少し緑がかった透明な羽を左から順にぷちっともいだ。
羽がなくなってもバタつくから次は足を、また左から順に一本ずつもいだ。
長く細いカマだけになってもまだ動かしているからそれも取ると、もはや生きているのかわからなくなってしまったから、地面に落として、思いっきりジャンプして踏んだ。
何度か飛んだ後、足元を見ると平面になったカマキリだったものを見て、ようやく僕は母さんのいるベンチの方に戻り、先ほどのカマキリの死に方を嬉々として話したのだ。
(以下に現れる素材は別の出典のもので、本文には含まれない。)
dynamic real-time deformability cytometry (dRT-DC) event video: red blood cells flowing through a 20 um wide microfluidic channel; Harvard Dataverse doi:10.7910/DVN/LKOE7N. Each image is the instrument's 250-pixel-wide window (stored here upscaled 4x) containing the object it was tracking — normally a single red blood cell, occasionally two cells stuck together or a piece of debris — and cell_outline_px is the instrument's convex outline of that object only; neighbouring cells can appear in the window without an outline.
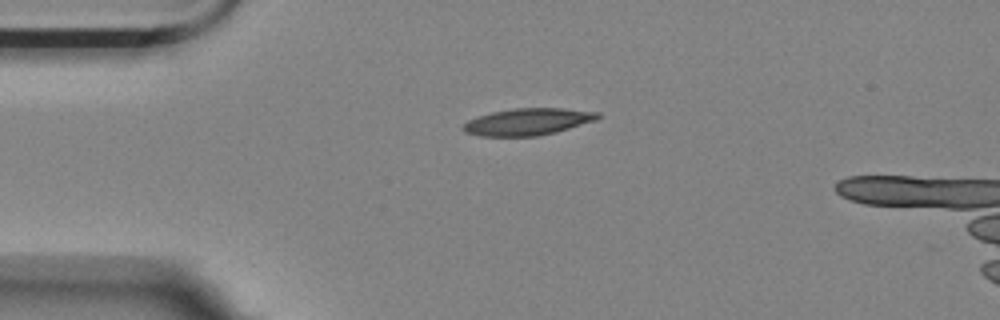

子供のときの残虐性なんてそんなもんだと僕は思うが、その時の母さんはそうは思わなかった。
「何でそんなことしたの!」
と話半ばで僕の頬を思い切りぶった。
左耳にキーンと甲高い音が鳴り、頬は熱くジンジンと痛みが強まると共に腫れてきた。
僕はその場に倒れ込み、一瞬訳がわからず母さんを仰ぎ見たが、その顔は我が子を見る慈悲を含んだ目を持たず、ただ軽蔑する目であった。
そこで初めて自分は何か取り返しのつかない罪を犯したのだと幼心に悟ったのだ。
カマキリにではなく、母さんに対しての罪だ。
ただ大声で「ごめんなさい。ごめんなさい」と繰り返す僕に、ようやく母さんも我に帰ったのか、僕を抱きしめて泣きながら謝り始めた。
あの頃の僕にその罪が何であるかはわからなかったが、現在に至っても僕は今だに答えが出せないでいる。